**YOUR INSTRUCTIONS**
Pick out and copy every line below that has the word "Class".

RECORDS START

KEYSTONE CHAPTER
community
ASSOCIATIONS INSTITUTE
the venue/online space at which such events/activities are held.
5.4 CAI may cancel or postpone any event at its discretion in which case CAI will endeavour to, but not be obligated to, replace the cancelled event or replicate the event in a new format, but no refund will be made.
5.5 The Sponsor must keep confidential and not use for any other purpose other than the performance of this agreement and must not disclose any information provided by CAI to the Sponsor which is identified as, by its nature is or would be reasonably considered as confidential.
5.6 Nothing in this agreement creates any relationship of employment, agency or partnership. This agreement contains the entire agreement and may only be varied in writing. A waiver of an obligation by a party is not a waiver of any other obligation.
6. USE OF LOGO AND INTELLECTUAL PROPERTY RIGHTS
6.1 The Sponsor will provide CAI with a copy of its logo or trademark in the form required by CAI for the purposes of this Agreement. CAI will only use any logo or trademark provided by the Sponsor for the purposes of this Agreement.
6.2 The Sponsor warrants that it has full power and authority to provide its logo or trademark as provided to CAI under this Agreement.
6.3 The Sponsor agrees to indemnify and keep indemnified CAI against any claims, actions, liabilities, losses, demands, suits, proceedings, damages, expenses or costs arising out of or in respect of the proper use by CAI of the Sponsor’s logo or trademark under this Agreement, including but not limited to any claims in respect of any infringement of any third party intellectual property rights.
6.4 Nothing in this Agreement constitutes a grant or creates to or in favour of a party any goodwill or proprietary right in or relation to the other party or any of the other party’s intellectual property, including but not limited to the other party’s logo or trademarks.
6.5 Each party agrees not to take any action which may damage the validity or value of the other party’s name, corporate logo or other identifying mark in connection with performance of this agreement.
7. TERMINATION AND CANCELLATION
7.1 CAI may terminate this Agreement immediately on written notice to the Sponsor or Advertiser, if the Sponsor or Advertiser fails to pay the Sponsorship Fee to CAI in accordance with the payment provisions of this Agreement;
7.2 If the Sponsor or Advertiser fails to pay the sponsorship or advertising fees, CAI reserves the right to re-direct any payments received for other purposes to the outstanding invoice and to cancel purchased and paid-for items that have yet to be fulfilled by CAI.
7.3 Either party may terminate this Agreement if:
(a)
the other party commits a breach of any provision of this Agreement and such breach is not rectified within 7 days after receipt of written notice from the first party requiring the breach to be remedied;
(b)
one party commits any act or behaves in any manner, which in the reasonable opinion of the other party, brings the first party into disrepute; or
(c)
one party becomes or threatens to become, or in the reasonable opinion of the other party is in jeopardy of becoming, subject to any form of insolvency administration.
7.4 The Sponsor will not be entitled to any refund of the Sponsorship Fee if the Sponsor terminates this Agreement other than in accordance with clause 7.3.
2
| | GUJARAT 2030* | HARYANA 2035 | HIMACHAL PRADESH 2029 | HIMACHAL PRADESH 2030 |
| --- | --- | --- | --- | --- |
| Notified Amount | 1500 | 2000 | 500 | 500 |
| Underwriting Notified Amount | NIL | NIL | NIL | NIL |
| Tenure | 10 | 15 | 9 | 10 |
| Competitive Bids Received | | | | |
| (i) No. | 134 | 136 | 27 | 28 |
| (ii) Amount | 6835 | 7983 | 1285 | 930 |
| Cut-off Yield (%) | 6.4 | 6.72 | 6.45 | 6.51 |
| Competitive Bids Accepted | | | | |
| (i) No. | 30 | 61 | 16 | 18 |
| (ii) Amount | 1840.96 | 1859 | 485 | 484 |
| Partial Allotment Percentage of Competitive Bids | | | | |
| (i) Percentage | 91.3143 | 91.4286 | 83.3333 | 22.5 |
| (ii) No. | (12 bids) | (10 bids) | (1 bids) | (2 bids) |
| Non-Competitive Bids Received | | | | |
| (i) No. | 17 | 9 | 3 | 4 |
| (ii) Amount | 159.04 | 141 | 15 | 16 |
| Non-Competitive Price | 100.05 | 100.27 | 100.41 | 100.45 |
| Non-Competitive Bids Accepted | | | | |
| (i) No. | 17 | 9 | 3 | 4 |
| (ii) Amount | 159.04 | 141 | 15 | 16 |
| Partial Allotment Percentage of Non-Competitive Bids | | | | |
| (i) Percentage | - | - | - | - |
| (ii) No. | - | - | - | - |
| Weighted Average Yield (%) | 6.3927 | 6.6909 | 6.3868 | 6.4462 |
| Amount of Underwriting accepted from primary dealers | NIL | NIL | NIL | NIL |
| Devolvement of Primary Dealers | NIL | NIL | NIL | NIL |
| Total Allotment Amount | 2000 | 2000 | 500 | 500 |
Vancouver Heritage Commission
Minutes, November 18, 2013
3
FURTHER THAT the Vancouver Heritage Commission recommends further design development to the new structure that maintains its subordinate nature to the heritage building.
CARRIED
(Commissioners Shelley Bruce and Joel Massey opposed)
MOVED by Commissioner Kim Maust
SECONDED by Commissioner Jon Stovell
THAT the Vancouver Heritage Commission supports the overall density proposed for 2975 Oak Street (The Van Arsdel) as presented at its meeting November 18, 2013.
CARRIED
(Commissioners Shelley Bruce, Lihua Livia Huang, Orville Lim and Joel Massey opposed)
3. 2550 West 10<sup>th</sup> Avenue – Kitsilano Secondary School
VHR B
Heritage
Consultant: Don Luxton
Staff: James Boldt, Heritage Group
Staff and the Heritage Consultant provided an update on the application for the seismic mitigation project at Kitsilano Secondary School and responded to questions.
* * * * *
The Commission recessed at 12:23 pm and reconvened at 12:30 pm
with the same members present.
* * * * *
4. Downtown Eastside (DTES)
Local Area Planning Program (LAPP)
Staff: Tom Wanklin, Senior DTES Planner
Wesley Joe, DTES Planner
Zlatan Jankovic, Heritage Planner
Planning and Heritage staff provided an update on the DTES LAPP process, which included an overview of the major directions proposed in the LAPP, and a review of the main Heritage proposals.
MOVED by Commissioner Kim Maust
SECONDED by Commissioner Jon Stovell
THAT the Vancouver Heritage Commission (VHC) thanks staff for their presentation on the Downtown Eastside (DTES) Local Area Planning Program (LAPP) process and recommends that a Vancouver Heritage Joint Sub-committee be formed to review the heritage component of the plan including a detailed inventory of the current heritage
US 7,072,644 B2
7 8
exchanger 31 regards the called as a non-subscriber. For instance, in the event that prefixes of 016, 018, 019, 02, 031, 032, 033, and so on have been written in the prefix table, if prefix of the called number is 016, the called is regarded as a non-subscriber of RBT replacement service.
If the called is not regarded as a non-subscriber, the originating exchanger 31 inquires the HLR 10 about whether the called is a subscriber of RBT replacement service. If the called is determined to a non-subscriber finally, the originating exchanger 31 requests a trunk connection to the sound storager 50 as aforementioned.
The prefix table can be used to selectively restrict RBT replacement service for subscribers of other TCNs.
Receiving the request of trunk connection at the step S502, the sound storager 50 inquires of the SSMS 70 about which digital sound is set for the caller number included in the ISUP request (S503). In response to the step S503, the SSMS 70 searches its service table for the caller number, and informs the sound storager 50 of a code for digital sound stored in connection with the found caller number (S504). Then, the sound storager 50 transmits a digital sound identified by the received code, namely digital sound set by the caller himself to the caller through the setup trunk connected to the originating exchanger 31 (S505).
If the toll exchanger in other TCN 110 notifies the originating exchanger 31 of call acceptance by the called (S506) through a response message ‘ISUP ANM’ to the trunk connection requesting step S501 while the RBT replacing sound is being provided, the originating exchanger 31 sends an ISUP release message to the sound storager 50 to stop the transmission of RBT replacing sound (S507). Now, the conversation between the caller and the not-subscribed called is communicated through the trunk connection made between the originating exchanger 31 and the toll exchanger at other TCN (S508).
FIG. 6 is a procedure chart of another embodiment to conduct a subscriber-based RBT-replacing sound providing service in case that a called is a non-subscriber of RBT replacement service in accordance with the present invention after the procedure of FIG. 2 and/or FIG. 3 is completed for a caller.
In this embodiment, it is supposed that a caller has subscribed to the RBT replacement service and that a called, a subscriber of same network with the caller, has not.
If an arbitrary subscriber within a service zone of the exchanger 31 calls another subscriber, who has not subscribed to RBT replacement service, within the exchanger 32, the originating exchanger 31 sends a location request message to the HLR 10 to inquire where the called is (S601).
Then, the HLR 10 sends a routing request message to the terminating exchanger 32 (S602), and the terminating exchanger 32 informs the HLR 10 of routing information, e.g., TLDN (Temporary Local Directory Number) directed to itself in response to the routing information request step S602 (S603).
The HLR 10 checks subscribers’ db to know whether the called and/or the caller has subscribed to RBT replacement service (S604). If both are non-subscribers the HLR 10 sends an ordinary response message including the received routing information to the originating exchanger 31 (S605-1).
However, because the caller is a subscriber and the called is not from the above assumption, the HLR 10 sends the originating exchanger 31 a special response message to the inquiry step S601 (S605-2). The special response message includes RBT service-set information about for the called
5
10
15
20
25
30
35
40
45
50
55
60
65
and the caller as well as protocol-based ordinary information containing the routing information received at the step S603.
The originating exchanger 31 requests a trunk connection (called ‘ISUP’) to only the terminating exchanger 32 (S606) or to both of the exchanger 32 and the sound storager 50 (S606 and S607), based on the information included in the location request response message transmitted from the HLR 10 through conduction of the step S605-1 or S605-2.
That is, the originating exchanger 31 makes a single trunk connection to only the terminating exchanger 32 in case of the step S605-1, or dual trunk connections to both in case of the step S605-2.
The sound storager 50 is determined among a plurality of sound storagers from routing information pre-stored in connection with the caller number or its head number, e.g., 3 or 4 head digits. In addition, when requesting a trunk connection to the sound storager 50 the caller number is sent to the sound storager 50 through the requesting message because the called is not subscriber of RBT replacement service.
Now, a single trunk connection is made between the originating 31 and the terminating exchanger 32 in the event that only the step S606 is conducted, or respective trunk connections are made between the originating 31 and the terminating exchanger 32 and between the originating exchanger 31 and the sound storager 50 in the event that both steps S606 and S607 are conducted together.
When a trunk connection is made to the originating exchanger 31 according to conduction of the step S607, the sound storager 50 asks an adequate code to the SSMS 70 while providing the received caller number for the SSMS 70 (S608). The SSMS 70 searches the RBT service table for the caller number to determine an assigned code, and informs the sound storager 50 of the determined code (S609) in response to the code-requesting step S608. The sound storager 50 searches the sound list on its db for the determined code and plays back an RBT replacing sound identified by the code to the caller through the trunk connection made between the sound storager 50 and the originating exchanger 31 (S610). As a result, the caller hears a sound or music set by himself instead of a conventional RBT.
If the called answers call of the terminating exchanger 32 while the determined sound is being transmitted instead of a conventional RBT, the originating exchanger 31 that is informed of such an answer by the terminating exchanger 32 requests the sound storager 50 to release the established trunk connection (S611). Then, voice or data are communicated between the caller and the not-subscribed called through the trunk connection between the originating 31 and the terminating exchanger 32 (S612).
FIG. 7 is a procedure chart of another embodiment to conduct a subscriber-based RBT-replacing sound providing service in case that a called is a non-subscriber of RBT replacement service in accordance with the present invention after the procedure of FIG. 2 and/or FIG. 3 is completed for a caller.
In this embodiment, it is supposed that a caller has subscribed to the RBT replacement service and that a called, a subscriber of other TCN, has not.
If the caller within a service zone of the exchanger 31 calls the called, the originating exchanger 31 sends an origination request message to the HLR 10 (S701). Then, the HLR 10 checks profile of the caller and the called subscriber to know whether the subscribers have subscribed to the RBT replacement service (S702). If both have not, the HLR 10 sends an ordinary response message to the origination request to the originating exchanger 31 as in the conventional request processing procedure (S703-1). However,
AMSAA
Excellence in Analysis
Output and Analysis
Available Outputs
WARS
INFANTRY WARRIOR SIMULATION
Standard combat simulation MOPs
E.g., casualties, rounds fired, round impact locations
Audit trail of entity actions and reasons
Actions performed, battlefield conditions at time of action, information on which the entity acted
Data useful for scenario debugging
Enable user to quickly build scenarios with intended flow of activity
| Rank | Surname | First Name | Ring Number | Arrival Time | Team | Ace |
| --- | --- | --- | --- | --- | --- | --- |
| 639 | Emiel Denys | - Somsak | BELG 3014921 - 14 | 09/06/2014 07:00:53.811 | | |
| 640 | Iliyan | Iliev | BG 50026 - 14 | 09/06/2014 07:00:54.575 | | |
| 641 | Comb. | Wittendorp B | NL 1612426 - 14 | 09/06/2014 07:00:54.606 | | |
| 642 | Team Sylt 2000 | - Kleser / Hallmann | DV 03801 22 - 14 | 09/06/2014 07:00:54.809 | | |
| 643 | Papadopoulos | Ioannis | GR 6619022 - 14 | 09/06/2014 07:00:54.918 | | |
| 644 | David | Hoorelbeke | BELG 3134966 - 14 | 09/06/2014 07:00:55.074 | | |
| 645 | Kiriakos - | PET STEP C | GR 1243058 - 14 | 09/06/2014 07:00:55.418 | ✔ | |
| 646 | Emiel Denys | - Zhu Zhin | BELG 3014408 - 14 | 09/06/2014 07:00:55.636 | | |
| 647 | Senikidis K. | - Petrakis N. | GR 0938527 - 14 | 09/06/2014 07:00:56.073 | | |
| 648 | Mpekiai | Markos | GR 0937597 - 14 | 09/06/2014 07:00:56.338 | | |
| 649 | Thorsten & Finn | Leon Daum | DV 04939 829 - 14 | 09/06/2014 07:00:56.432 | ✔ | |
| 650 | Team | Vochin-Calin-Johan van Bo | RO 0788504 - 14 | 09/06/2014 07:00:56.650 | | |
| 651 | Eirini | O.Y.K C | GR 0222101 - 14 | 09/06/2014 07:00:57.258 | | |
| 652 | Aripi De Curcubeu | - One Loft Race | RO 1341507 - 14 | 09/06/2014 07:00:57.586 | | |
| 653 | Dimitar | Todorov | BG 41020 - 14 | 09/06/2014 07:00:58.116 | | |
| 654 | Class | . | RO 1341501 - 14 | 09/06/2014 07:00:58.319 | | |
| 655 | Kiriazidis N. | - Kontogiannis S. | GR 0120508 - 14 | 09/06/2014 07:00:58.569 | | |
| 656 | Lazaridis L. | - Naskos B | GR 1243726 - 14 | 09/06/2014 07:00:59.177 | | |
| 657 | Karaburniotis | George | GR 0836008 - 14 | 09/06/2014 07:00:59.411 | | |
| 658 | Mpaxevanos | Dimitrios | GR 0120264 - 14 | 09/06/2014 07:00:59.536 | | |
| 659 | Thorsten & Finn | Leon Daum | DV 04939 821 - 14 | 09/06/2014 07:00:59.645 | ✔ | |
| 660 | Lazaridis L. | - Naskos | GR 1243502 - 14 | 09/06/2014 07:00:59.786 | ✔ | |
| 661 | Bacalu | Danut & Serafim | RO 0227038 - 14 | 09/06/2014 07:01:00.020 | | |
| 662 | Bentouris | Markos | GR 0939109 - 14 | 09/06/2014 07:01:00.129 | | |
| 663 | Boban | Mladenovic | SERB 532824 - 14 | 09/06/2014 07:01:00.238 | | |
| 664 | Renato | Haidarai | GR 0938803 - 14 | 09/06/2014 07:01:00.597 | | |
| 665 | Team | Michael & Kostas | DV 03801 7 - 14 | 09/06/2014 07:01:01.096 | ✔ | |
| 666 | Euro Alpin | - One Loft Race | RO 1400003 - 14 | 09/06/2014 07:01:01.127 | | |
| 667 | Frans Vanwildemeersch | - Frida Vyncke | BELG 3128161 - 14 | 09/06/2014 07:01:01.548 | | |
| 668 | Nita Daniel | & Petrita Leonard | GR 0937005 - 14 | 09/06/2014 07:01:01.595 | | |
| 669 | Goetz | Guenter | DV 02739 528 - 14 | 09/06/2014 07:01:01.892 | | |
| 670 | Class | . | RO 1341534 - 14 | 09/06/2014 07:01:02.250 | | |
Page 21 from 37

RECORDS END

**TASK RESULT**
| 654 | Class | . | RO 1341501 - 14 | 09/06/2014 07:00:58.319 | | |
| 670 | Class | . | RO 1341534 - 14 | 09/06/2014 07:01:02.250 | | |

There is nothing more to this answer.